It was time. Ellis composed himself just long enough to put down the last four signs he'd need to put down, to catch the last four pitches he'd need to catch before he'd be able to toss his mask to the side, then walk, then sprint, then embrace Clayton Kershaw as their teammates swarmed around them.
The last pitch: a swing and a miss, a slider to Corey Dickerson that emptied the dugout and sent all of the Dodgers swarming onto the field, around the arm-locked battery at the center of the Dodger Stadium diamond.
"It's pretty emotional," Ellis said after the raucous, excited Dodgers had filtered into the clubhouse. "It's really special. It's my best friend in all of baseball, and all of the work he did -- it was just really great for me; I was just hoping I'd put down the right fingers for the Dickerson at-bat.

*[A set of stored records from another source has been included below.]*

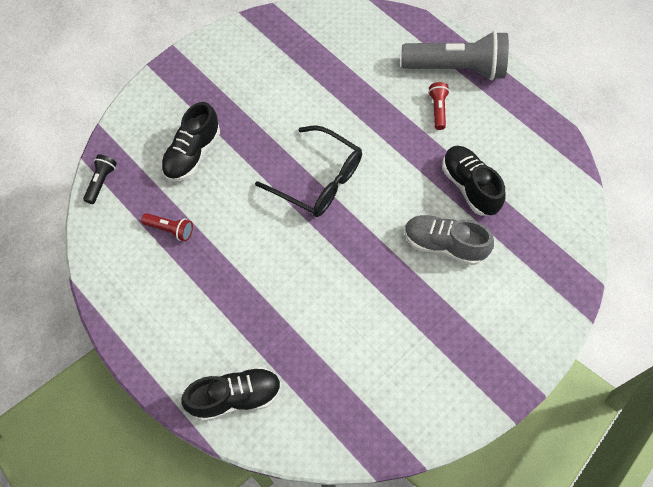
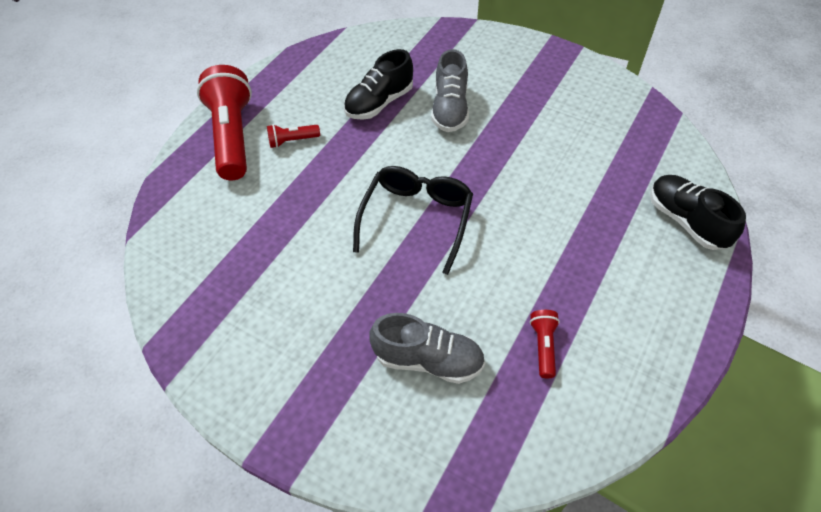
camera: 105 degrees left, 10 degrees down
(101, 182) = (515, 463): black flashlight -> none
(192, 154) = (428, 360): black shoe -> grey shoe
(456, 68) = (232, 136): grey flashlight -> red flashlight

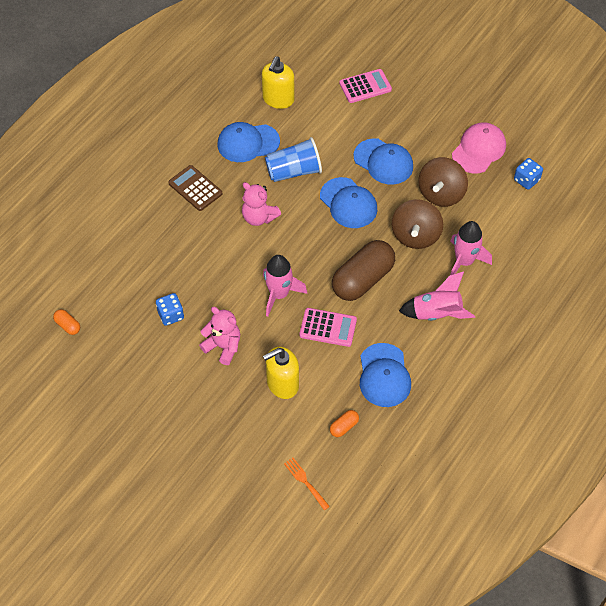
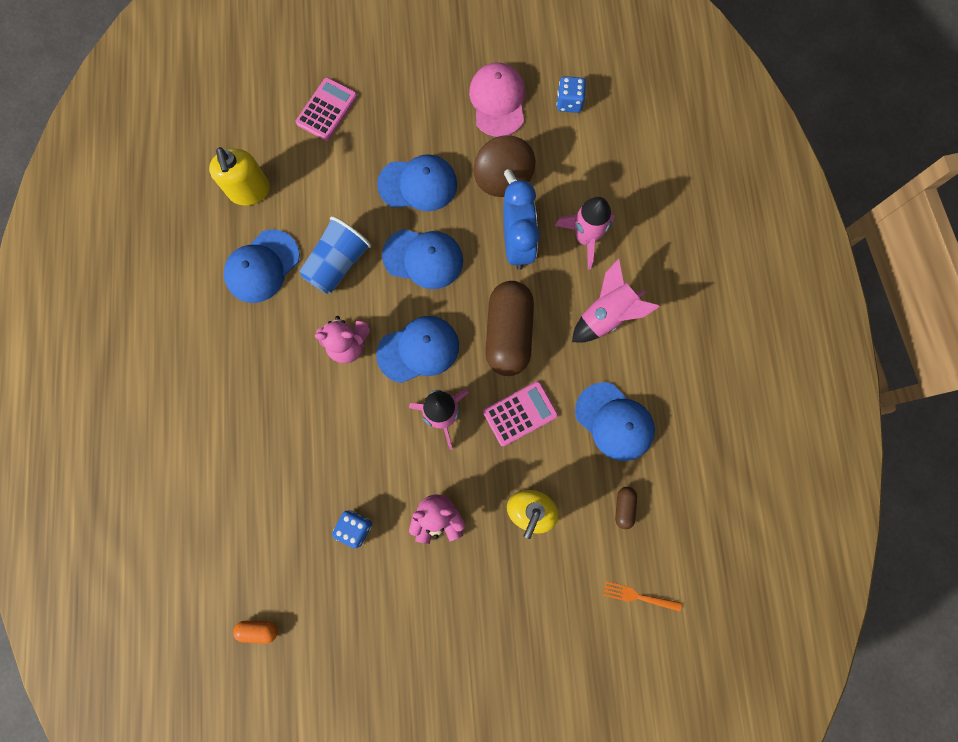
camera: 40 degrees left, 20 degrees up
(195, 188) = (253, 363): brown calculator -> none
(298, 249) = (418, 350): none -> blue cap
(344, 427) = (624, 507): orange capsule -> brown capsule
(415, 236) = (517, 245): brown spinning top -> blue clock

"It's something I'll never forget."
For a team that has been markedly looser of late -- from dance parties to a celebratory dugout bubble machine -- Wednesday night provided the ultimate release. After the players swarmed onto the field, they continued to swarm into the underbelly of Dodger Stadium, dousing Kershaw with champagne in the clubhouse shower.
It was a release of genuine emotion -- and not just from Ellis. Shortstop Hanley Ramirez, who threw away a ball on a tough play with no outs in the seventh inning, spoiling Kershaw's bid for perfection, said the left-hander approached him after that play, telling him he appreciated his effort. Ramirez said that moment epitomized how great a teammate and person Kershaw is.
There was even a redness to manager Don Mattingly's eyes as he approached the postgame dais. It was clear Kershaw's momentous outing had affected him deeply.
"You know what's cool about tonight?" Mattingly said. "It's that all these guys sit out there and watch him. Because I think when you talk to our guys, nobody deserves it more than him, because they know he works hard every day and he does things the right way."
There wasn't a single player in the clubhouse who disagreed.
"He's an incredible worker," first baseman Adrian Gonzalez said. "He's always working to be the best.
"And that's why he is the best."
As the outs and hitless innings mounted, Kershaw distanced himself from his teammates on the dugout bench -- a common practice for superstitious pitchers in the middle of such an outing. But Mattingly and Ellis said that's how Kershaw is on a normal day -- incredibly focused and intense, locked into what he needs to do on the mound. He acts as though every start is a potential no-hitter, Ellis said.
"Nothing's going to change -- that's what's great about him," Ellis said. "He's a two-time -- should be three-time -- Cy Young Award winner. He's the highest-paid pitcher in all of baseball right now, but it doesn't change who he is as a person, and that's what's great about him. He has one goal -- to compete, win and win championships."
Ellis said it was business as usual in the dugout between him and his ace. They were still talking strategy even in the bottom of the eighth, as the final inning neared, discussing how to approach Rockies third baseman Charlie Culberson, who would bat for Colorado in the pitcher's spot.
As for Ellis, his mind was on the postgame celebration, plotting how he would react should he be fortunate enough to catch a historic last pitch. When right-hander Josh Beckett threw his no-hitter in Philadelphia on May 25, Ellis jumped and landed on Drew Butera's discarded catcher's mask, spraining his ankle and landing on the 15-day disabled list.
He wasn't going to make the same mistake this time, and he approached Kershaw with great care.
"That was a conscious decision," he said. "It was actually made in about the sixth inning. I kind of predetermined what I was going to do just in case. I decided not to leave earth. I went straight in for the hug, stayed in for the embrace."
And then, right there -- in the middle of the Dodger Stadium diamond -- Ellis locked arms with the best friend he's ever made in the game.